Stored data

--*--

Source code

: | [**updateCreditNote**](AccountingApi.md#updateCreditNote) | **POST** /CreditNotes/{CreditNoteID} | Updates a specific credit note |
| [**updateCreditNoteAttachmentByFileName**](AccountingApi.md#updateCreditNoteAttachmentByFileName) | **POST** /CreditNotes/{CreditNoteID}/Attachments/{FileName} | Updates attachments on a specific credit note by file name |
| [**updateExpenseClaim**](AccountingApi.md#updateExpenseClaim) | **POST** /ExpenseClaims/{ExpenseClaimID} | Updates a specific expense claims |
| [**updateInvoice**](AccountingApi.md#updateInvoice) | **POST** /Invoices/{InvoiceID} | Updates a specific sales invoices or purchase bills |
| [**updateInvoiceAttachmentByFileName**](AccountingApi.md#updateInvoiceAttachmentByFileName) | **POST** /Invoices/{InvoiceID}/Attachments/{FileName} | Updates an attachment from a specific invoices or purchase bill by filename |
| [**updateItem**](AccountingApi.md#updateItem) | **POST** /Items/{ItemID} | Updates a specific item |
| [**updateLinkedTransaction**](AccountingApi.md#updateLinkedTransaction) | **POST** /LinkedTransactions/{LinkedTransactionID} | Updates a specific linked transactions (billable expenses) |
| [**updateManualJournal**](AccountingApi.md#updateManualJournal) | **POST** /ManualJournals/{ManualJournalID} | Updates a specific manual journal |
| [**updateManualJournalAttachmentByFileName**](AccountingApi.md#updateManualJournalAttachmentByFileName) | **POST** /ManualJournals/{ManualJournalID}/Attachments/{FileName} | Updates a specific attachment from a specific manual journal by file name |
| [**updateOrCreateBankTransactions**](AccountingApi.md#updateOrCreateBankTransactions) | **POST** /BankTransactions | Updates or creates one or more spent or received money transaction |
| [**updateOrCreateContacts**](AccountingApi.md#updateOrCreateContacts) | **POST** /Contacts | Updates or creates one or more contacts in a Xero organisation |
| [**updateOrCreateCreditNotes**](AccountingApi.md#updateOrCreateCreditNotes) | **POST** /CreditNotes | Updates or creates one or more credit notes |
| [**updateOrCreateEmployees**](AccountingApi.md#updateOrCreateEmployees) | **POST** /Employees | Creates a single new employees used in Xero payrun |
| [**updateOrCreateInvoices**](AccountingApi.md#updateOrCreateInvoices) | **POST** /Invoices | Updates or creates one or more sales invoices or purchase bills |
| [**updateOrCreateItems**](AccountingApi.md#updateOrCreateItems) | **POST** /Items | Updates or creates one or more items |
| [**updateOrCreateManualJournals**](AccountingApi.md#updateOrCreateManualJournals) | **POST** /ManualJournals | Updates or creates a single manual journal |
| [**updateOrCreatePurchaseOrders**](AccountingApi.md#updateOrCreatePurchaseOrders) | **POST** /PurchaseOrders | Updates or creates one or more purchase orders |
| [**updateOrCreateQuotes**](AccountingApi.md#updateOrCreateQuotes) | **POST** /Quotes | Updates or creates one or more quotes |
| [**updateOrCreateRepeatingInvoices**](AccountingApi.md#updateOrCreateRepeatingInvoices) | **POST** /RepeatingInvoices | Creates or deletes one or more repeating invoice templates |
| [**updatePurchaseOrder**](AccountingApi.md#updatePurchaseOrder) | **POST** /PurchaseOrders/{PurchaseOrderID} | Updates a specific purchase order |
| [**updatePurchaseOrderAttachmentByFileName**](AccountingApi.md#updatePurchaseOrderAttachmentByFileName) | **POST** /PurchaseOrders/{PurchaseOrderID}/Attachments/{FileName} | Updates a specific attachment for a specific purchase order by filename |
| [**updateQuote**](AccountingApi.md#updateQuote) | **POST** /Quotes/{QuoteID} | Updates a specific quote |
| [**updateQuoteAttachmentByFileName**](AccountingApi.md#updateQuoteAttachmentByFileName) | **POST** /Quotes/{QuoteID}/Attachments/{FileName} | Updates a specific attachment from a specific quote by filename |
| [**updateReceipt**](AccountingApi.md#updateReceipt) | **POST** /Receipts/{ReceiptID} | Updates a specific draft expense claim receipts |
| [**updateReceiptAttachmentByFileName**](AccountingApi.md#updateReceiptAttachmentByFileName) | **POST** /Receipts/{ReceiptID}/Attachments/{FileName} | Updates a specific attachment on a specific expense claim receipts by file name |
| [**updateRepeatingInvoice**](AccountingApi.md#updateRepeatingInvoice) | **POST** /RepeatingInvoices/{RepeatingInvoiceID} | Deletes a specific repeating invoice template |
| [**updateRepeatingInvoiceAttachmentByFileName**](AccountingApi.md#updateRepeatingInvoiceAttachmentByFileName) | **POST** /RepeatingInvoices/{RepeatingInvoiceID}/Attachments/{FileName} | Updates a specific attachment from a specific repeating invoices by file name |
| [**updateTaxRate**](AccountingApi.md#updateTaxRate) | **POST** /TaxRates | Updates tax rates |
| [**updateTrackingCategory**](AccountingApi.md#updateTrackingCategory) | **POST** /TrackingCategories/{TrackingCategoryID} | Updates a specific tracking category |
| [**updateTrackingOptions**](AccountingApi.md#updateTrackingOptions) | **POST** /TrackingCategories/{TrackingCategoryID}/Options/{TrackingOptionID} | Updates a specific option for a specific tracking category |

--*--

_Required action_
The entries listed above are to be output exactly. Leave none out.

_Response for this exercise_
Source code

: | [**updateCreditNote**](AccountingApi.md#updateCreditNote) | **POST** /CreditNotes/{CreditNoteID} | Updates a specific credit note |
| [**updateCreditNoteAttachmentByFileName**](AccountingApi.md#updateCreditNoteAttachmentByFileName) | **POST** /CreditNotes/{CreditNoteID}/Attachments/{FileName} | Updates attachments on a specific credit note by file name |
| [**updateExpenseClaim**](AccountingApi.md#updateExpenseClaim) | **POST** /ExpenseClaims/{ExpenseClaimID} | Updates a specific expense claims |
| [**updateInvoice**](AccountingApi.md#updateInvoice) | **POST** /Invoices/{InvoiceID} | Updates a specific sales invoices or purchase bills |
| [**updateInvoiceAttachmentByFileName**](AccountingApi.md#updateInvoiceAttachmentByFileName) | **POST** /Invoices/{InvoiceID}/Attachments/{FileName} | Updates an attachment from a specific invoices or purchase bill by filename |
| [**updateItem**](AccountingApi.md#updateItem) | **POST** /Items/{ItemID} | Updates a specific item |
| [**updateLinkedTransaction**](AccountingApi.md#updateLinkedTransaction) | **POST** /LinkedTransactions/{LinkedTransactionID} | Updates a specific linked transactions (billable expenses) |
| [**updateManualJournal**](AccountingApi.md#updateManualJournal) | **POST** /ManualJournals/{ManualJournalID} | Updates a specific manual journal |
| [**updateManualJournalAttachmentByFileName**](AccountingApi.md#updateManualJournalAttachmentByFileName) | **POST** /ManualJournals/{ManualJournalID}/Attachments/{FileName} | Updates a specific attachment from a specific manual journal by file name |
| [**updateOrCreateBankTransactions**](AccountingApi.md#updateOrCreateBankTransactions) | **POST** /BankTransactions | Updates or creates one or more spent or received money transaction |
| [**updateOrCreateContacts**](AccountingApi.md#updateOrCreateContacts) | **POST** /Contacts | Updates or creates one or more contacts in a Xero organisation |
| [**updateOrCreateCreditNotes**](AccountingApi.md#updateOrCreateCreditNotes) | **POST** /CreditNotes | Updates or creates one or more credit notes |
| [**updateOrCreateEmployees**](AccountingApi.md#updateOrCreateEmployees) | **POST** /Employees | Creates a single new employees used in Xero payrun |
| [**updateOrCreateInvoices**](AccountingApi.md#updateOrCreateInvoices) | **POST** /Invoices | Updates or creates one or more sales invoices or purchase bills |
| [**updateOrCreateItems**](AccountingApi.md#updateOrCreateItems) | **POST** /Items | Updates or creates one or more items |
| [**updateOrCreateManualJournals**](AccountingApi.md#updateOrCreateManualJournals) | **POST** /ManualJournals | Updates or creates a single manual journal |
| [**updateOrCreatePurchaseOrders**](AccountingApi.md#updateOrCreatePurchaseOrders) | **POST** /PurchaseOrders | Updates or creates one or more purchase orders |
| [**updateOrCreateQuotes**](AccountingApi.md#updateOrCreateQuotes) | **POST** /Quotes | Updates or creates one or more quotes |
| [**updateOrCreateRepeatingInvoices**](AccountingApi.md#updateOrCreateRepeatingInvoices) | **POST** /RepeatingInvoices | Creates or deletes one or more repeating invoice templates |
| [**updatePurchaseOrder**](AccountingApi.md#updatePurchaseOrder) | **POST** /PurchaseOrders/{PurchaseOrderID} | Updates a specific purchase order |
| [**updatePurchaseOrderAttachmentByFileName**](AccountingApi.md#updatePurchaseOrderAttachmentByFileName) | **POST** /PurchaseOrders/{PurchaseOrderID}/Attachments/{FileName} | Updates a specific attachment for a specific purchase order by filename |
| [**updateQuote**](AccountingApi.md#updateQuote) | **POST** /Quotes/{QuoteID} | Updates a specific quote |
| [**updateQuoteAttachmentByFileName**](AccountingApi.md#updateQuoteAttachmentByFileName) | **POST** /Quotes/{QuoteID}/Attachments/{FileName} | Updates a specific attachment from a specific quote by filename |
| [**updateReceipt**](AccountingApi.md#updateReceipt) | **POST** /Receipts/{ReceiptID} | Updates a specific draft expense claim receipts |
| [**updateReceiptAttachmentByFileName**](AccountingApi.md#updateReceiptAttachmentByFileName) | **POST** /Receipts/{ReceiptID}/Attachments/{FileName} | Updates a specific attachment on a specific expense claim receipts by file name |
| [**updateRepeatingInvoice**](AccountingApi.md#updateRepeatingInvoice) | **POST** /RepeatingInvoices/{RepeatingInvoiceID} | Deletes a specific repeating invoice template |
| [**updateRepeatingInvoiceAttachmentByFileName**](AccountingApi.md#updateRepeatingInvoiceAttachmentByFileName) | **POST** /RepeatingInvoices/{RepeatingInvoiceID}/Attachments/{FileName} | Updates a specific attachment from a specific repeating invoices by file name |
| [**updateTaxRate**](AccountingApi.md#updateTaxRate) | **POST** /TaxRates | Updates tax rates |
| [**updateTrackingCategory**](AccountingApi.md#updateTrackingCategory) | **POST** /TrackingCategories/{TrackingCategoryID} | Updates a specific tracking category |
| [**updateTrackingOptions**](AccountingApi.md#updateTrackingOptions) | **POST** /TrackingCategories/{TrackingCategoryID}/Options/{TrackingOptionID} | Updates a specific option for a specific tracking category |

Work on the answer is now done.